Old-school Excel came with a forecasting ability that looked at historical data and made forecasts with a high-low numeric range, but it was fairly linear, says Jones. For Excel 2016, Microsoft worked with its research group to develop Forecast Sheets, which can do more accurate financial projections around questions such as “What happened?” “Why did it happen?” and “What’s going to happen because of it?” Specifically, Microsoft added the ability for Excel to automatically understand seasonality in the data, handle missing values, and use an exponential smoothing technique.

Microsoft has also recently made AzureML, the machine-learning service in its cloud computing platform Azure, native to Excel, to make it easy to call Azure web services directly within Excel without the need to write any code. You can, for example, do what’s known as sentiment analysis on sales that looks at things such as positive or negative feedback from customers.

“The idea is data scientists are building much more complex models, more complex forecasting,” says Jones. “You’ll have your data scientists building ML models, and you can run them as a web service that people can call as a function name.” With the rise of data analytics, more business users have the need to work with data in more sophisticated ways. Excel’s integration with AzureML allows regular business users to benefit from the work of their data scientists more easily than before.
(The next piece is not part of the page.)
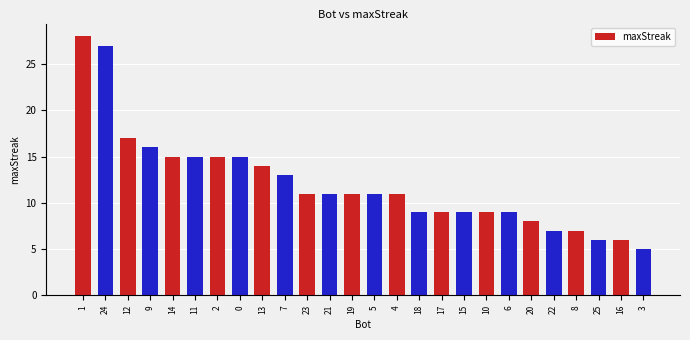

What is the maximum value shown in the chart?

28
There are shortcomings to Excel as an analytics tool, and fairly obvious ones. For starters, it’s a client-side tool, and performance is at the mercy of the individual user’s computer. If your company has been slow to upgrade and you are running a Windows 7-era laptop with a 2010 Intel CPU and 4GB of memory, you really don’t want to do analytics on a 4 million-row database. Power Pivot requires the 64-bit version of Excel, and the compression may be dependent on the data’s characteristics.

The other problem is that your computer has to remain on. That combined with a poky laptop is a recipe for non-productivity. Sullivan once worked with a 30-store retail company that used Excel for managing inventory. “They built an elaborate workbook that took manual counts from stores and ran comparisons to a database and gave deviations. That would run for four to eight hours, if it ran completely,” he says. “We took all the calculations and put them in SQL Server and it was done in five minutes.”

Jelen also discourages the use of Excel in anything inventory-related. As you buy new raw materials, each purchase has a different cost, he notes, so as you consume the materials, you have to track which material you used: the one costing x dollars or the one costing y dollars. “That’s where accounting software like QuickBooks just runs circles around Excel,” he says.

Coming soon

Microsoft regularly adds new features to the Office 365 version of Excel, and an updated packaged version is part of Office 2019, which was released in September. Microsoft’s Jones says the company is adding new data sources and new means to gain insights out of the data as well as exposing many of these features under one tab, the Insights tab.

Jones says Microsoft is also adding more machine learning to make high-end features available to do all kinds of ad hoc analysis, make the product more approachable, improve performance and reliability, and add teamwork support. Microsoft just recently added the ability for more than one person to work in an Excel file at the same time, and it wants to expand on that to allow groups of people to do analytics. These features have not been formally announced but are coming, Jones says.

So if you’ve just been using Excel to do simple calculations, you’ve barely scratched the surface of what it’s capable of. Since it’s a tool you already use, it’s an easy way to start learning more about analytics.